Kids Need More Structured Playtime, Not Less
The cover story
of last month’s Atlantic magazine struck a nerve with many parents.
Written by Hanna Rosin, an Atlantic national correspondent, and titled,
“The Overprotected Kid,” it describes a generation of children who have
experienced hardly an unsupervised or unstructured moment in their
lives. Looking for an alternative to America’s risk-averse culture of
child rearing, the author takes her 5-year-old son, Gabriel, on a trip
to North Wales, where an “adventure playground” called the Land opened
two years ago.
At the Land, there are few rules and minimal
adult intervention. Ms. Rosin describes children starting fires,
building forts using hammers and wooden pallets and doing flips “on a
stack of filthy mattresses.” She watches as children push tires (and at
one point, her willing son, sitting in a bin) into a creek. She
concedes that the goings-on at the Land fall outside what most American
parents would find acceptable; she presents this extreme version of
youthful freedom to make a point. But is her point right?
Lauren McNamara would
say no. An assistant professor of educational psychology at Brock
University in Canada, she has studied what goes on among children during
unstructured playtime. Professor McNamara, who grew up in California,
conducted research at schools in Chicago before joining the faculty at
Brock, in St. Catharines, Ontario.
Children in both countries have little
experience with old-fashioned play, Professor McNamara said. She and
Ms. Rosin agree on that much. But Professor McNamara doesn’t believe
that more freedom is the remedy. The children she observed during school
recess were given plenty of freedom, and their freedom quickly turned
ugly. Teachers released children onto the playground with few resources
and little guidance. A result was frequent and sometimes intense social
conflict, as students told her in interviews: “Some kids get real
aggressive when the teacher is not looking.” “I wish there was less
bullying and exclusion.” “We need help out here.”

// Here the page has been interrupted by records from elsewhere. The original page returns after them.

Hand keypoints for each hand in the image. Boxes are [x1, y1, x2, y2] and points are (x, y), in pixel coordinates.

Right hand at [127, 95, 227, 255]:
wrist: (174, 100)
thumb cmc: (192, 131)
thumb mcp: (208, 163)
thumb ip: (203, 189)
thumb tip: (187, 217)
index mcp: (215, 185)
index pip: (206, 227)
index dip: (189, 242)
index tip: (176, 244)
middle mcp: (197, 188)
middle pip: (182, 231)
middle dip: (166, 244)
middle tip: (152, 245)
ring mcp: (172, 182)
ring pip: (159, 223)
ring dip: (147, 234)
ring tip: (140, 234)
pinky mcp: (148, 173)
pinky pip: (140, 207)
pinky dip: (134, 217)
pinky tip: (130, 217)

Professor McNamara set out to offer them that
help, recruiting some of the students in her Brock classes to act as
playground organizers and coaches. In her initiative, called The Recess Project,
these undergraduate “recess leaders” help the older children on the
playground become leaders themselves, guiding younger children as they
learn how to juggle or make crafts or do Zumba, the dancelike exercise
regimen set to fast-paced music. All activities are optional; the idea,
the professor said, is to give children choices “on the continuum of
unstructured free play to structured games.” An emphasis is placed on
resolving conflicts productively and on including everyone. The ultimate
goal is nothing less than changing “the culture of recess.”
Professor McNamara’s Recess Project is akin to ventures in the United States such as PlayWorks and the Recess Enhancement Program (REP),
although these organizations rely on trained adult coaches to lead
schoolyard activities. (PlayWorks also has a Junior Coaches program that
trains fifth graders in leadership skills and conflict resolution.)

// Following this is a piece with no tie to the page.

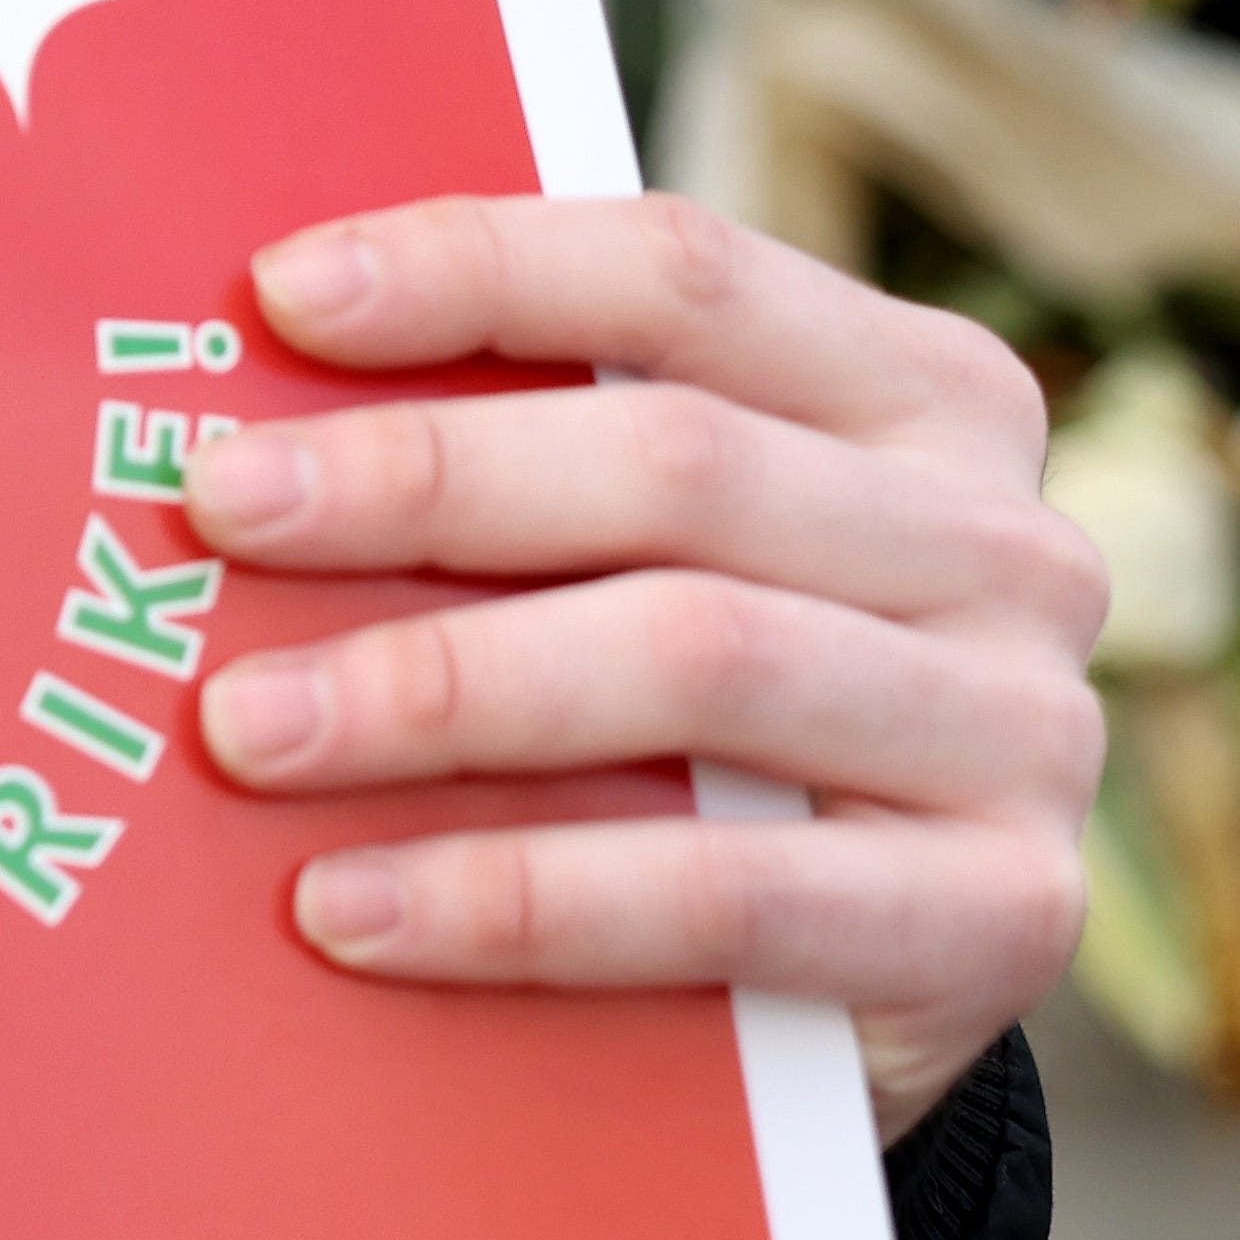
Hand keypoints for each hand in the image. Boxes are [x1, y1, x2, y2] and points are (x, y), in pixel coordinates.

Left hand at [180, 192, 1101, 1143]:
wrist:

Like Professor McNamara, the directors of PlayWorks and the Recess
Enhancement Program report that their interventions lead to less
conflict, more physical activity and even to better behavior among
students once they’re back in the classroom. All three programs arose
from the same reality noted by Ms. Rosin: Children today, either because
they are continually entertained by digital devices or continually
ferried from lesson to practice to play date, don’t know how to handle
unstructured time. Ms. Rosin’s answer to this dilemma is for adults (as
the inside-the-magazine title of her article puts it) to “leave those
kids alone.”
Professor McNamara fervently disagrees.
“Children need guidance, role models and activities that help them
connect and maintain their friendships,” she said. “When kids feel
connected and accepted they will engage more effectively with each
other, feel better, negotiate play more effectively. We need to help
them do this; they are struggling on their own.” In an article
in a scholarly journal documenting her research, Professor McNamara
elaborates on this view: “There appears to be an assumption that recess
is a delightful moment in our children’s day when they are free from
their academic restraints to burn pent-up energy, to laugh, and to play.
And it is for some, perhaps. But we suspect many of our students are
challenged by the lack of structure, the social awkwardness, the
conflict, the lack of equipment, and the absence of organized
activities. The students themselves had pointed this out to us — they
had brought their issues and concerns forward and nudged us to pay
attention.”
Clearly, Ms. Rosin’s stories of bygone
childhood freedoms resonate with many adults. Perhaps others will
recognize the scenario that Professor McNamara describes, a social mosh
pit that is less Norman Rockwell and more “Lord of the Flies.” On a
purely logistical level, Professor McNamara’s solution seems the more
plausible: Schools aren’t about to break out matches and hammers at
recess. It also seems the more humane.
The dangers today’s children face from unsafe
playground equipment and child abductors are indeed, as Ms. Rosin
documents, wildly exaggerated. But the harms they face from their own
classmates — from bullying and exclusion and sheer meanness — are often
understated or ignored by adults. If children don’t yet know how to be
kind and generous and inclusive, isn’t it our job to teach them?